Brachet Cécile, Vandergheynst Frédéric, Heinrichs Claudine
Endocrinology Unit, Department of Pediatrics, Hôpital Universitaire des Enfants Reine Fabiola, Université Libre de Bruxelles, Brussels, Belgium.
Horm Res Paediatr. 2015;84(1):65-7. doi: 10.1159/000381586. Epub 2015 Apr 25.
Nephrogenic syndrome of inappropriate antidiuresis (NSIAD) is a rare X-linked disease due to gain-of-function mutations in the AVP V2 receptor gene. Hemizygous males present with recurrent episodes of severe hyponatremia in infancy.

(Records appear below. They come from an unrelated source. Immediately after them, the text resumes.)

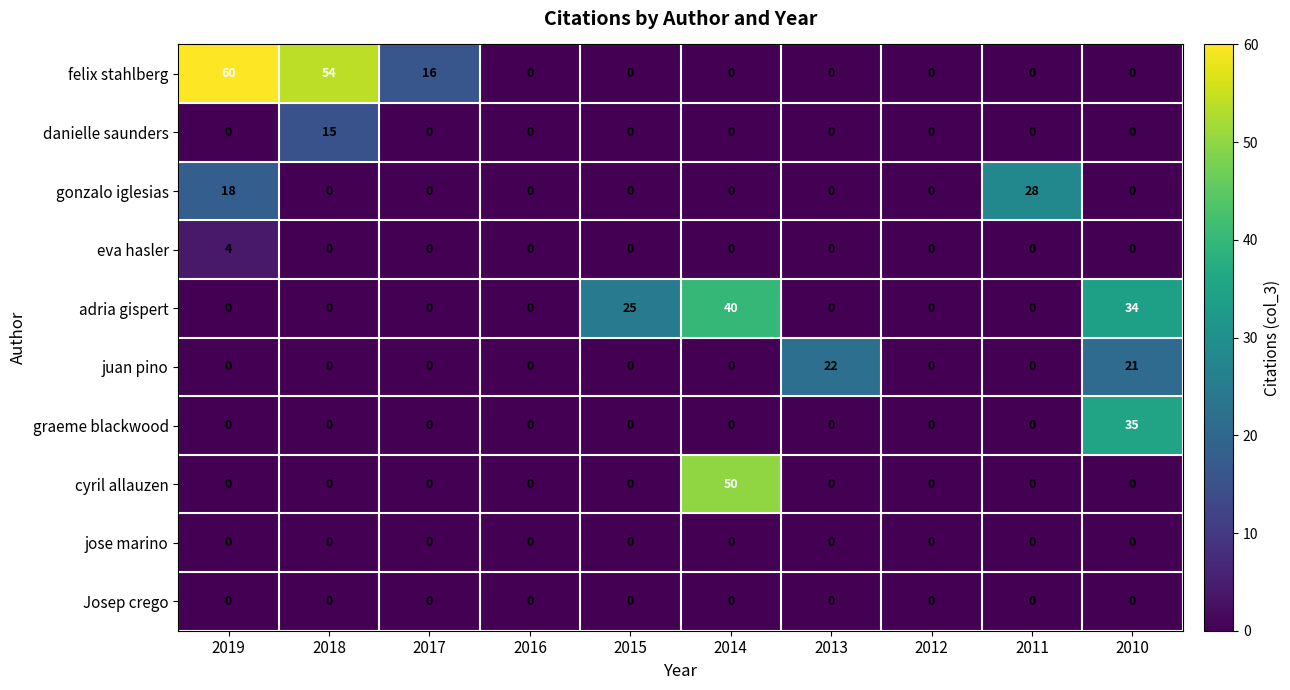

Count the number of data series in this chart.

10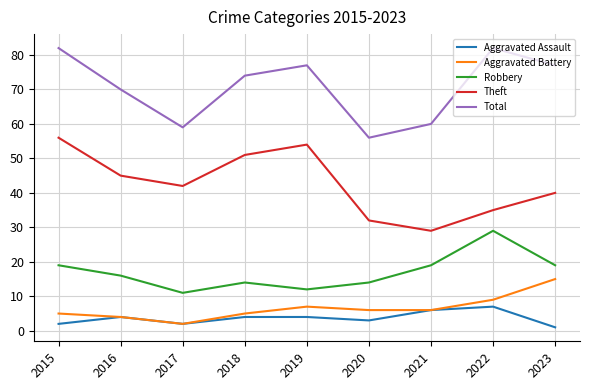

What is the minimum value for Theft?

29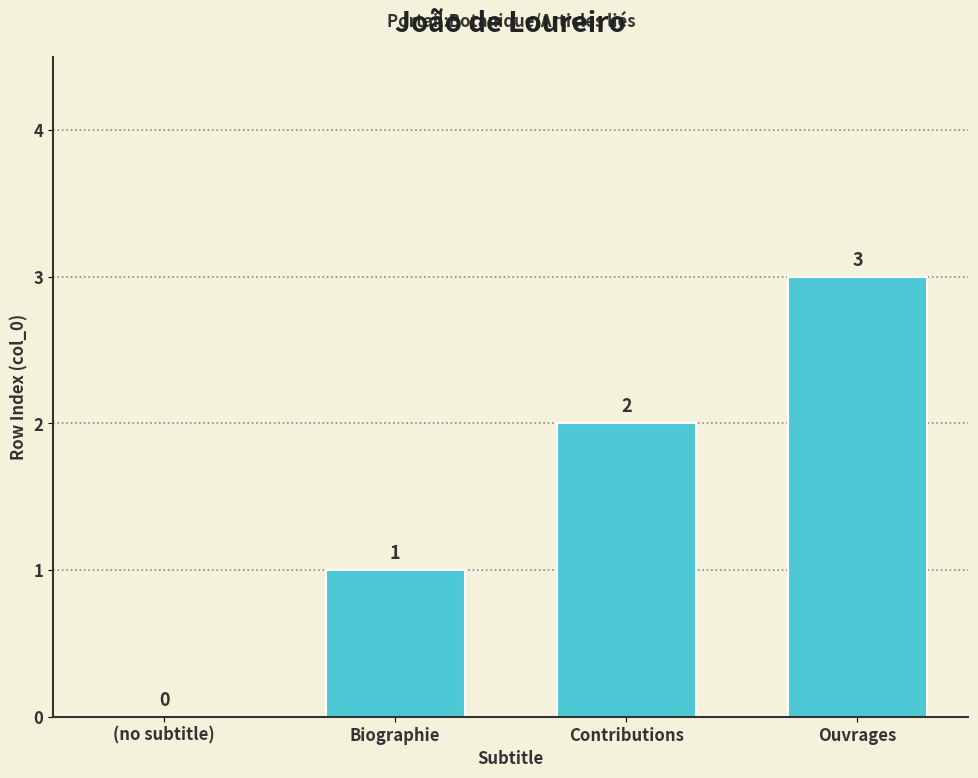

How many values are between 1 and 3?

3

Heterozygous females are usually asymptomatic.
We report on a 23-day-old female neonate, born at term with 3,260 g that presented with recurrent hyponatremia (Na between 124 and 134 mmol/l) due to NSIAD. She was a heterozygous carrier of the c.409 C>T mutation in the AVPR2 gene.
This is the first report of a female neonate presenting with hyponatremia due to NSIAD. The diagnosis of NSIAD should not be limited to male infants and should also be considered in female infants with the clinical picture of inappropriate antidiuresis.
抗利尿激素分泌异常综合征(NSIAD)是一种罕见的X连锁疾病,由精氨酸加压素V2受体基因的功能获得性突变引起。半合子男性在婴儿期会反复出现严重低钠血症。杂合子女性通常无症状。
我们报告了一名23日龄的足月女婴,出生体重3260克,因NSIAD出现反复低钠血症(血钠在124至134 mmol/L之间)。她是AVPR2基因c.409 C>T突变的杂合子携带者。
这是首例因NSIAD出现低钠血症的女婴报告。NSIAD的诊断不应局限于男婴,对于有抗利尿异常临床表现的女婴也应予以考虑。